#### [Required work]
How many lines in the entries below contain the string "creat"? Case counts; reply with the number alone.
*** Supplied material ***
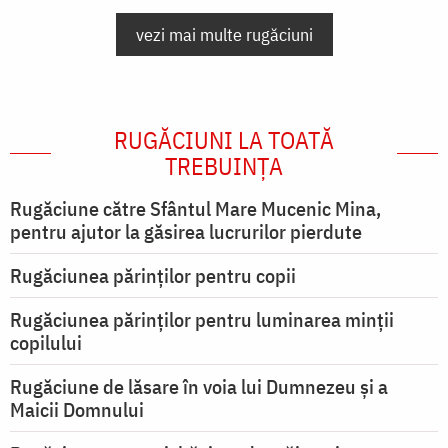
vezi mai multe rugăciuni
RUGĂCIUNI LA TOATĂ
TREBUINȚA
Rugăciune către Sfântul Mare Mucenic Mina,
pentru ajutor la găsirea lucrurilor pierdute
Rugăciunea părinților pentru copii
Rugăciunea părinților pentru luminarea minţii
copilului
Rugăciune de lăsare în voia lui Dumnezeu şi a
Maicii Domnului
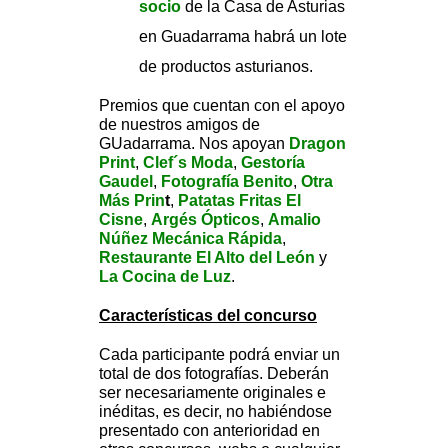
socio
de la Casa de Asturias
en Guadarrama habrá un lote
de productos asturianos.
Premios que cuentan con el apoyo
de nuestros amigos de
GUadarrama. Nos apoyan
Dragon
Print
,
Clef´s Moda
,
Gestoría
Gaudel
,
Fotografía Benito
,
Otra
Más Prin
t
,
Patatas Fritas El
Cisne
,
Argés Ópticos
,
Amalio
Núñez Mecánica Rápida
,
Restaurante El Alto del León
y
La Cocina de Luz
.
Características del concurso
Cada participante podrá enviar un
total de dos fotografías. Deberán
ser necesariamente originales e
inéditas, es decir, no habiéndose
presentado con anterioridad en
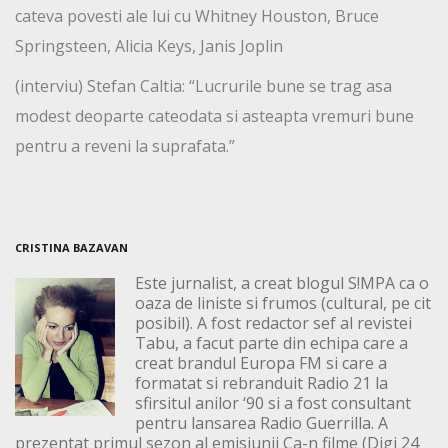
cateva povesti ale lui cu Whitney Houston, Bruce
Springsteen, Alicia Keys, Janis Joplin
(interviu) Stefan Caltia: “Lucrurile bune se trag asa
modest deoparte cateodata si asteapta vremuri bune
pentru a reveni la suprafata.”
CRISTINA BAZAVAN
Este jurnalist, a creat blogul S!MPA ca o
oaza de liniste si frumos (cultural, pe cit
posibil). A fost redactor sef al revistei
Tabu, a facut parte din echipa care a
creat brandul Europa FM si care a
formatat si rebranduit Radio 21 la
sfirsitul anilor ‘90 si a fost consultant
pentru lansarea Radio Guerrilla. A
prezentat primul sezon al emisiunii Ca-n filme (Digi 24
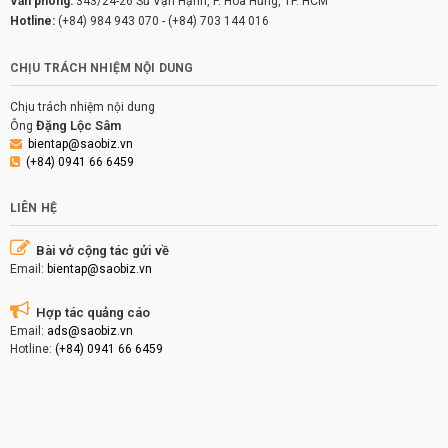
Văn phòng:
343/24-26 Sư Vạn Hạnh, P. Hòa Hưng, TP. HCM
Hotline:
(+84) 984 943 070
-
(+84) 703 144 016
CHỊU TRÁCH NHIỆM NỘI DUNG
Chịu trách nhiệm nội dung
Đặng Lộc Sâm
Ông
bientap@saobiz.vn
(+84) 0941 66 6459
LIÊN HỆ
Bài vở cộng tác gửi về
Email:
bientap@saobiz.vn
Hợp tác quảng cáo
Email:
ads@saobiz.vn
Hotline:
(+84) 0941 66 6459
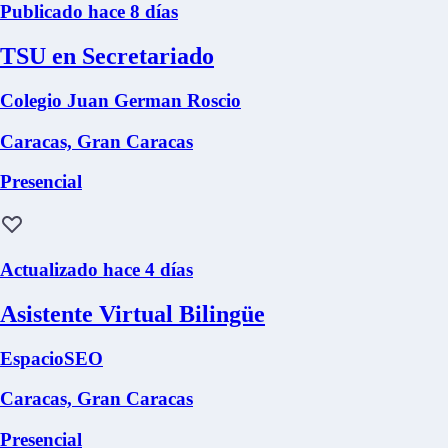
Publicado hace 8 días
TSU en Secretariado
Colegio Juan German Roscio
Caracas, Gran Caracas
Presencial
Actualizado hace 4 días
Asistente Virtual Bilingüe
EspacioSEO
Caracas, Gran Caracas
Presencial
*** End of Supplied material ***
*** Supplied material ***
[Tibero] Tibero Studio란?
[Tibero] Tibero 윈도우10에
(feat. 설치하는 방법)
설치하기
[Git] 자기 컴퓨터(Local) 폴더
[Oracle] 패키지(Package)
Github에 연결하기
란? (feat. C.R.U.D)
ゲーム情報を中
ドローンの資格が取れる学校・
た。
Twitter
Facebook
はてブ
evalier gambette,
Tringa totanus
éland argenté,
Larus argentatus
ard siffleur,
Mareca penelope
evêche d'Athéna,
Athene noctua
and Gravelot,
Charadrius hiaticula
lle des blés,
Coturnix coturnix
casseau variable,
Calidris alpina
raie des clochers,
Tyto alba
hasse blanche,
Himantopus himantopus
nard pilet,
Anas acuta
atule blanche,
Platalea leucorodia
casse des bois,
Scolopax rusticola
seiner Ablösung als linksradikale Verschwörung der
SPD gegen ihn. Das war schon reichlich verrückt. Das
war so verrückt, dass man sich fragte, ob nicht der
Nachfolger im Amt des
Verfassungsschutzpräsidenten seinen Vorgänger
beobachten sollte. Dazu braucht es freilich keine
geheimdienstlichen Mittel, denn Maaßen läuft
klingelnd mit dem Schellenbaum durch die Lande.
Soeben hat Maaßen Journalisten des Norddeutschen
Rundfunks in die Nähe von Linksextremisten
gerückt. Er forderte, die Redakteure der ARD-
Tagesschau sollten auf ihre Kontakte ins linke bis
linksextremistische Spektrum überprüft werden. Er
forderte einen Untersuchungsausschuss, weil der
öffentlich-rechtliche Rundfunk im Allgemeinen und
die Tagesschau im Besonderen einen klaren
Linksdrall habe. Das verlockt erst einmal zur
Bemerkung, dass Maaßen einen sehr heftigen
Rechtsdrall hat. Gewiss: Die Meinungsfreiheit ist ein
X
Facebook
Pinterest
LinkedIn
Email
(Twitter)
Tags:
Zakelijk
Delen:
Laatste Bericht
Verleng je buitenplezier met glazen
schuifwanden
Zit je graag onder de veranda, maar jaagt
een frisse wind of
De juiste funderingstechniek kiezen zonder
*** End of Supplied material ***
*** Supplied material ***
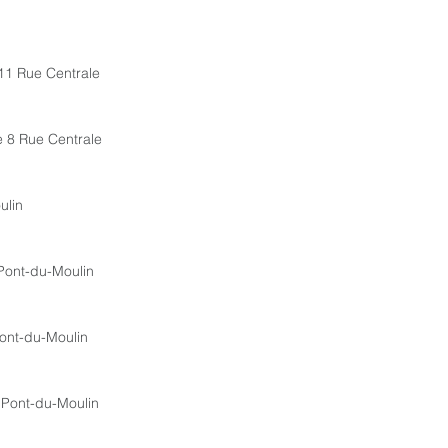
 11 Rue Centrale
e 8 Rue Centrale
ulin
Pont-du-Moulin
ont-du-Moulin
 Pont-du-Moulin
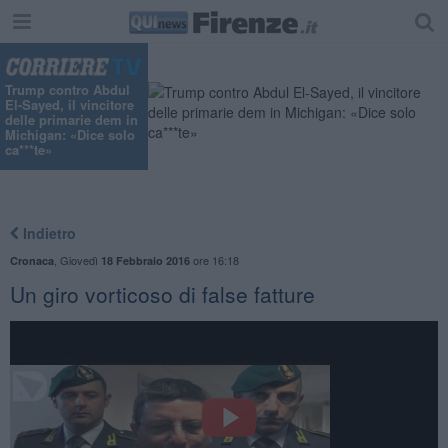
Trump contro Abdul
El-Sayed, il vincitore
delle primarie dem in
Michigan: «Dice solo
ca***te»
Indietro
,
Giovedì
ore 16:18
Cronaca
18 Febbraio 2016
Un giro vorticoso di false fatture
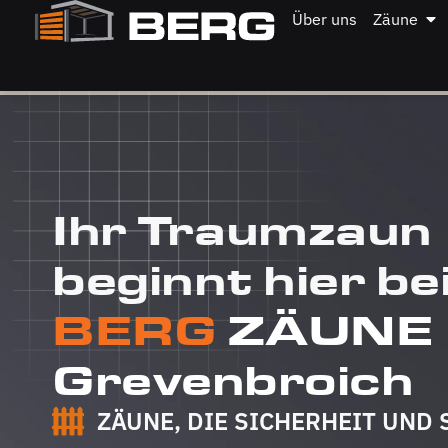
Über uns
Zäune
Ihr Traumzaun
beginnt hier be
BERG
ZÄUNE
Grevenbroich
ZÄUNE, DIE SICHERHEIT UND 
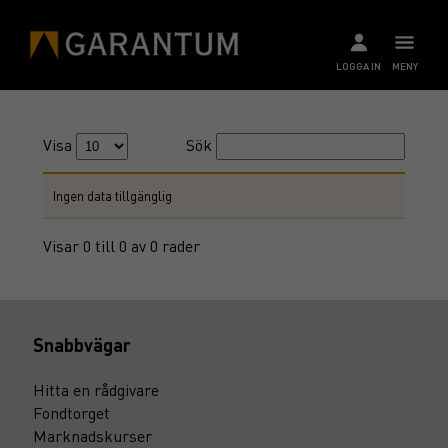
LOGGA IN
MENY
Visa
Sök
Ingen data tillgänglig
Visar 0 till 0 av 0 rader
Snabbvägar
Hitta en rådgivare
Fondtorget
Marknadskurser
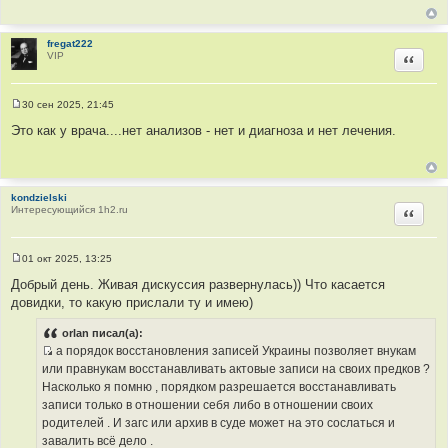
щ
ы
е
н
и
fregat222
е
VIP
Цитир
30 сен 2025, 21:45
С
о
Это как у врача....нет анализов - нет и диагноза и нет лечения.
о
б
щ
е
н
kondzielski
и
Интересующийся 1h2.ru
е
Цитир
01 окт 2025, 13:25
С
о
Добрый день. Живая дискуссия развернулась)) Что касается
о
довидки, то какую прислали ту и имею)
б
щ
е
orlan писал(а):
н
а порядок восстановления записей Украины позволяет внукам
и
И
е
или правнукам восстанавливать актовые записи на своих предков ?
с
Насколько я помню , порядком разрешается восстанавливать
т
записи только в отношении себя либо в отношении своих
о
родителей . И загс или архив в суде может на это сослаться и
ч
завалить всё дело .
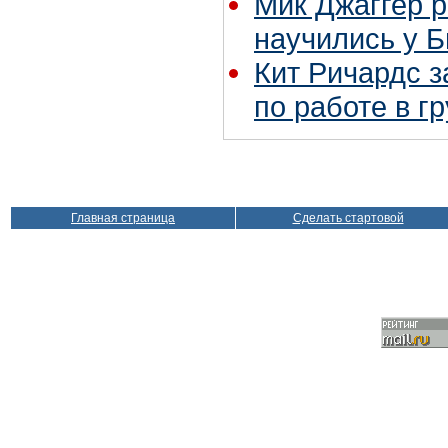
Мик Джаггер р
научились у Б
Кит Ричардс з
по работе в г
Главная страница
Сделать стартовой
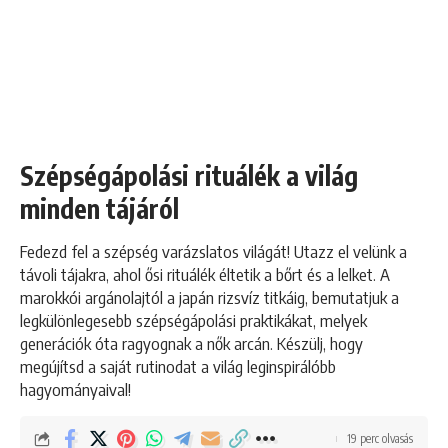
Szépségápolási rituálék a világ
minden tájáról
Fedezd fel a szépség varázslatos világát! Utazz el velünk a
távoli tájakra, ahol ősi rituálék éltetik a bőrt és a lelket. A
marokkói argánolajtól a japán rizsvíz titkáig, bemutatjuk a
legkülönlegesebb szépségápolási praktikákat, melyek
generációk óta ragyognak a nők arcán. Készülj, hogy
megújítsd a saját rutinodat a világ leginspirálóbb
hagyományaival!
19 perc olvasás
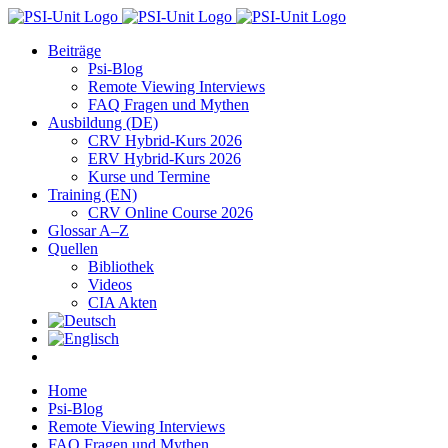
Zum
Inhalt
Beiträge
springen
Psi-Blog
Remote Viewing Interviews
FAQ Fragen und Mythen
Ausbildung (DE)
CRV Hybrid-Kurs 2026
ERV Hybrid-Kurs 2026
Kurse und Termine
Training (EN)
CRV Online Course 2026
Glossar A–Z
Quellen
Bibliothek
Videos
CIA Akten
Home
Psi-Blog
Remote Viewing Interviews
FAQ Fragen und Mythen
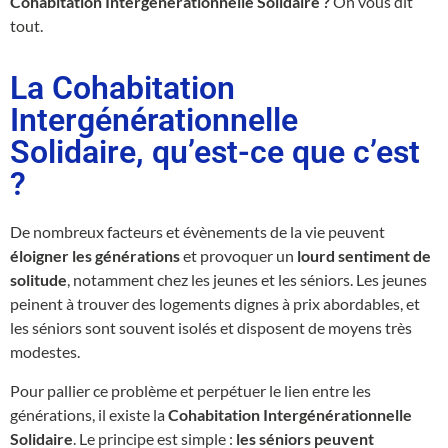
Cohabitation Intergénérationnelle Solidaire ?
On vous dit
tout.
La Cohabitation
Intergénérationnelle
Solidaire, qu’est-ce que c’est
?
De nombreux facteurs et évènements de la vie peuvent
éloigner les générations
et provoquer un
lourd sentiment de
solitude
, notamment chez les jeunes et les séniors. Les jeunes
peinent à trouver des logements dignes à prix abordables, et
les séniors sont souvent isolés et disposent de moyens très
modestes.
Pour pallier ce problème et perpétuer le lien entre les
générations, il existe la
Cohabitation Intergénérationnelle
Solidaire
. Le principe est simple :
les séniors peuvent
*** End of Supplied material ***
#### [Expected output]
2